- Category: Volume 87 (Fall 2015 - Spring 2016)
- Published: 23 March 2016
- Written by TOM MORFORD | STAFF WRITER
A group of crossfitting vegans walk into a bar—which lifestyle choice do they tell you about first?
Well, it can go one of two ways:
1. The more hardcore crossfitter will preach about how alcohol is “totally going to sabotage my morning workout swell.”
2. The more hardcore vegan lets everyone in the bar know “I can’t eat THAT because I’m a vegan.”
Just the mention of crossfit is guaranteed to make eyes roll, but the vegan answer is more in depth.
The latter of the two responses can be received as standoffish or aloof, even if it’s delivered in a chirpy manner. Onlookers are often confused as to why anyone would openly reject a commonly accepted food and suggest a different, healthier, choice.

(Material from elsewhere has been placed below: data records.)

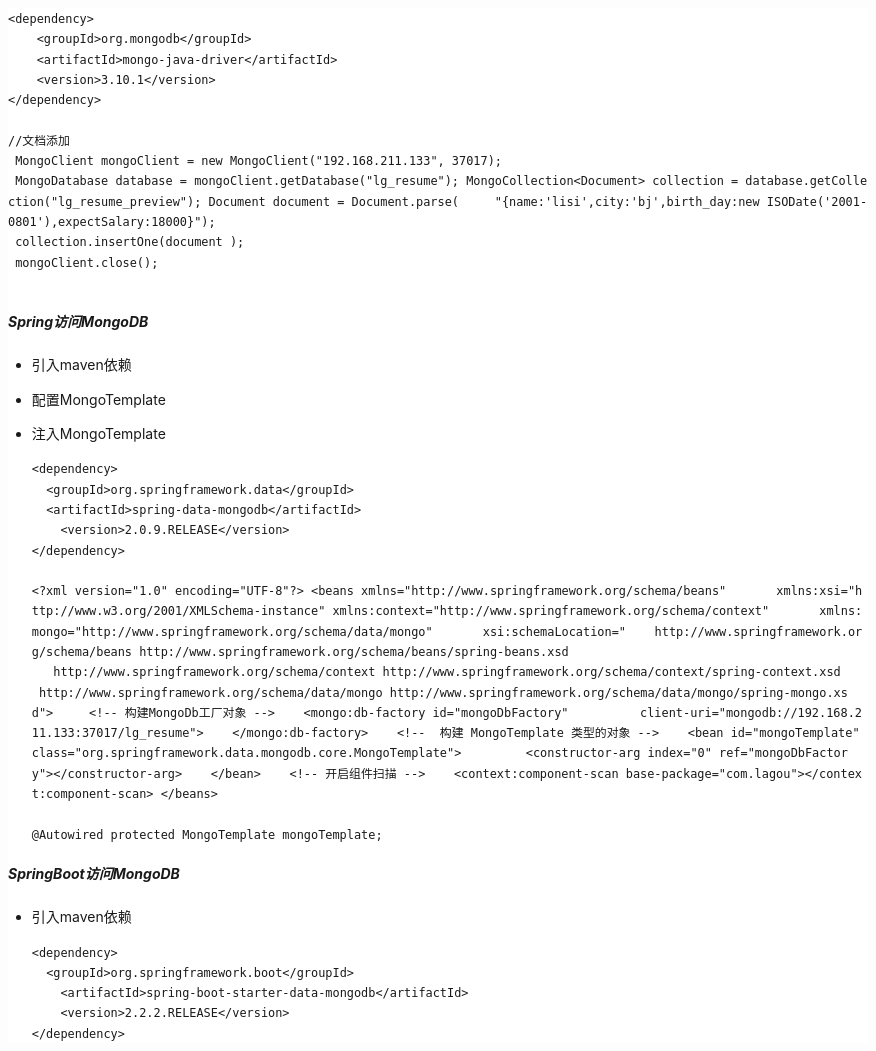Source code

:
 ```
<dependency>    
	<groupId>org.mongodb</groupId>    
	<artifactId>mongo-java-driver</artifactId>   
    <version>3.10.1</version> 
</dependency>

//文档添加
 MongoClient mongoClient = new MongoClient("192.168.211.133", 37017); 
 MongoDatabase database = mongoClient.getDatabase("lg_resume"); MongoCollection<Document> collection = database.getCollection("lg_resume_preview"); Document document = Document.parse(     "{name:'lisi',city:'bj',birth_day:new ISODate('2001-0801'),expectSalary:18000}"); 
 collection.insertOne(document ); 
 mongoClient.close(); 
 
```



##### Spring访问MongoDB

- 引入maven依赖

- 配置MongoTemplate

- 注入MongoTemplate

  ```
  <dependency>   
  	<groupId>org.springframework.data</groupId>    
  	<artifactId>spring-data-mongodb</artifactId>    	
      <version>2.0.9.RELEASE</version> 
  </dependency>
  
  <?xml version="1.0" encoding="UTF-8"?> <beans xmlns="http://www.springframework.org/schema/beans"       xmlns:xsi="http://www.w3.org/2001/XMLSchema-instance" xmlns:context="http://www.springframework.org/schema/context"       xmlns:mongo="http://www.springframework.org/schema/data/mongo"       xsi:schemaLocation="    http://www.springframework.org/schema/beans http://www.springframework.org/schema/beans/spring-beans.xsd
     http://www.springframework.org/schema/context http://www.springframework.org/schema/context/spring-context.xsd    http://www.springframework.org/schema/data/mongo http://www.springframework.org/schema/data/mongo/spring-mongo.xsd">     <!-- 构建MongoDb工厂对象 -->    <mongo:db-factory id="mongoDbFactory"          client-uri="mongodb://192.168.211.133:37017/lg_resume">    </mongo:db-factory>    <!--  构建 MongoTemplate 类型的对象 -->    <bean id="mongoTemplate" class="org.springframework.data.mongodb.core.MongoTemplate">         <constructor-arg index="0" ref="mongoDbFactory"></constructor-arg>    </bean>    <!-- 开启组件扫描 -->    <context:component-scan base-package="com.lagou"></context:component-scan> </beans> 
  
  @Autowired protected MongoTemplate mongoTemplate;
  ```

##### SpringBoot访问MongoDB

- 引入maven依赖

  ```
  <dependency>   
  	<groupId>org.springframework.boot</groupId>   
      <artifactId>spring-boot-starter-data-mongodb</artifactId>   
      <version>2.2.2.RELEASE</version> 
  </dependency>
  ```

Simply put, it’s a combination of laziness, peer pressure and personal drive that often determines why people choose a nonvegan path.
I did the whole vegan thing for 12 months—it was great removing dairy and meat from my diet, I had a lot more energy and I was in better shape. But sometimes life gets in the way.
Commuting from work to an internship and school makes it tough to stay true to hardcore veganism. Cost of healthy foods can be outrageous, and convenience of less healthy options throughout a busy day makes it almost unrealistic (thanks a lot, Jersey Mike’s).
At most, I can usually manage packing lunch for myself maybe twice a week because it’s time-consuming going to the grocery store, making it and packaging it all. So I tend to eat out a lot, and considering the fact that the vegan joints around Long Branch are pretty slim pickings, I do not stay close to my vegan roots.
If you, like every other college kid, are too busy and in a rush, snacks will save your life. There are these nutty fruity snacks called Kind bars which are the bomb—look them up. Also, you’d be surprised at how far a couple pieces of fruit (apples, oranges, bananas) can take you. Stay away from grapes though, they smush too easily in a bag, which can really ruin your day.
But let’s be honest, bacon is the main thing that keeps me a nonvegan, despite all of the piles of evidence that should convince me otherwise. Any food with bacon on it is most likely delicious; it’s hard to part ways with such a miracle food. I acknowledge the fact that a vegan diet reduces chances of heart disease, diabetes and helps with various digestive problems, but bacon is just so dang good.
Then there’s the peer pressure factor. No one wants to be that guy at the family holiday party who says, “Oh, I can’t eat THAT because it’s not vegan.” Everyone just shakes their head and then your grandma calls you a dirty hippy while you go make a separate plate (can’t make this stuff up).
Then there is the peer pressure of following the college lifestyle. Going to Asbury’s Biergarten for delicious brats or Johnny Mac’s for yummy personal pizzas acts as social peer pressure as well. If those delectable foods are around me, especially with alcohol... game over.
However, there are other social pressures from surrounding cultures to go vegan. If you attend Monmouth, you are well aware of the hipster like vibe Asbury Park displays. To adhere to the local demands, a rather unique vegan place called Seed to Sprout has opened in Avon by the Sea and Fair Haven. I go as often as I can. If you are able to find a local place that promotes veganism, the task of committing to the lifestyle will become much easier for you.
Although finding a vegan store may help your journey, it all comes down to the mental game. Remind yourself of the positives of veganism as opposed to some greasier alternatives.